→ **What you should do**
Copy out the part of the material that opens with the line containing "# 05 《哲学的贫困》" and runs through the end of the material, both ends included, character for character.

→ **Input records**
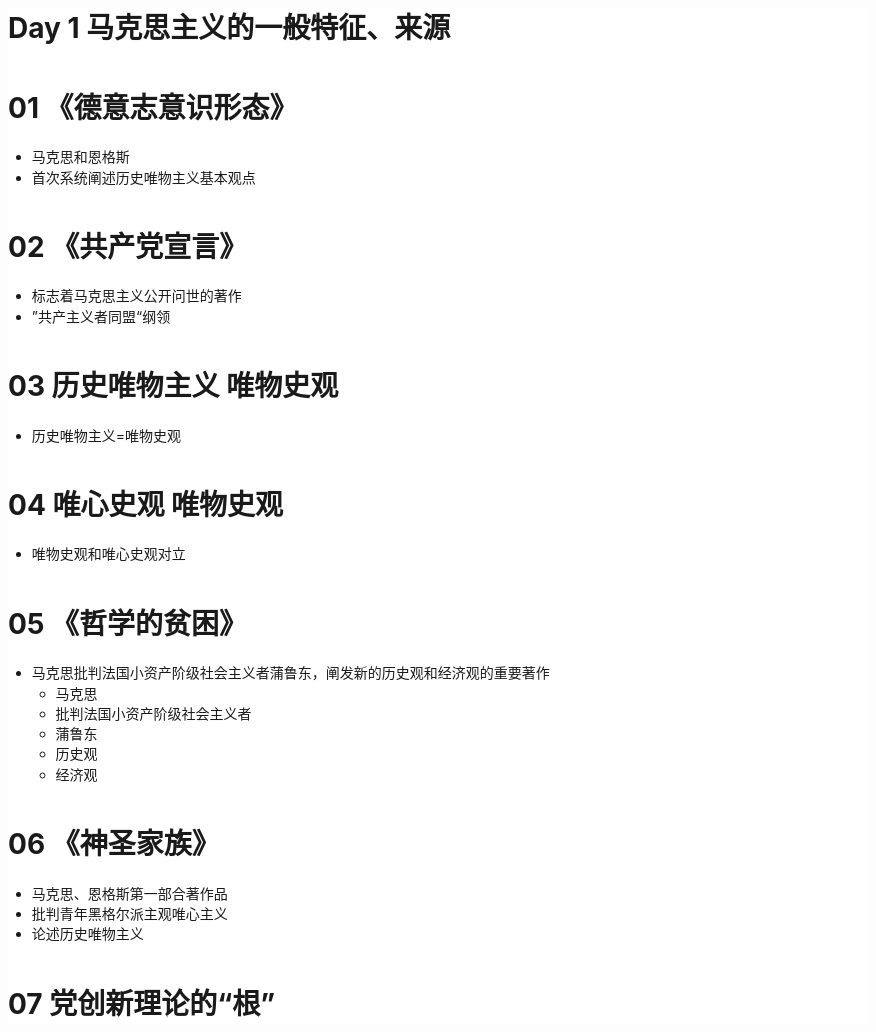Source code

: # Day 1 马克思主义的一般特征、来源



# 01 《德意志意识形态》

* 马克思和恩格斯
* 首次系统阐述历史唯物主义基本观点



# 02 《共产党宣言》

* 标志着马克思主义公开问世的著作
* ”共产主义者同盟“纲领



# 03 历史唯物主义 唯物史观

* 历史唯物主义=唯物史观



# 04 唯心史观 唯物史观

* 唯物史观和唯心史观对立



# 05 《哲学的贫困》

* 马克思批判法国小资产阶级社会主义者蒲鲁东，阐发新的历史观和经济观的重要著作
  * 马克思
  * 批判法国小资产阶级社会主义者
  * 蒲鲁东
  * 历史观
  * 经济观



# 06 《神圣家族》

* 马克思、恩格斯第一部合著作品
* 批判青年黑格尔派主观唯心主义
* 论述历史唯物主义



# 07 党创新理论的“根”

→ **Response box**
# 05 《哲学的贫困》

* 马克思批判法国小资产阶级社会主义者蒲鲁东，阐发新的历史观和经济观的重要著作
  * 马克思
  * 批判法国小资产阶级社会主义者
  * 蒲鲁东
  * 历史观
  * 经济观



# 06 《神圣家族》

* 马克思、恩格斯第一部合著作品
* 批判青年黑格尔派主观唯心主义
* 论述历史唯物主义



# 07 党创新理论的“根”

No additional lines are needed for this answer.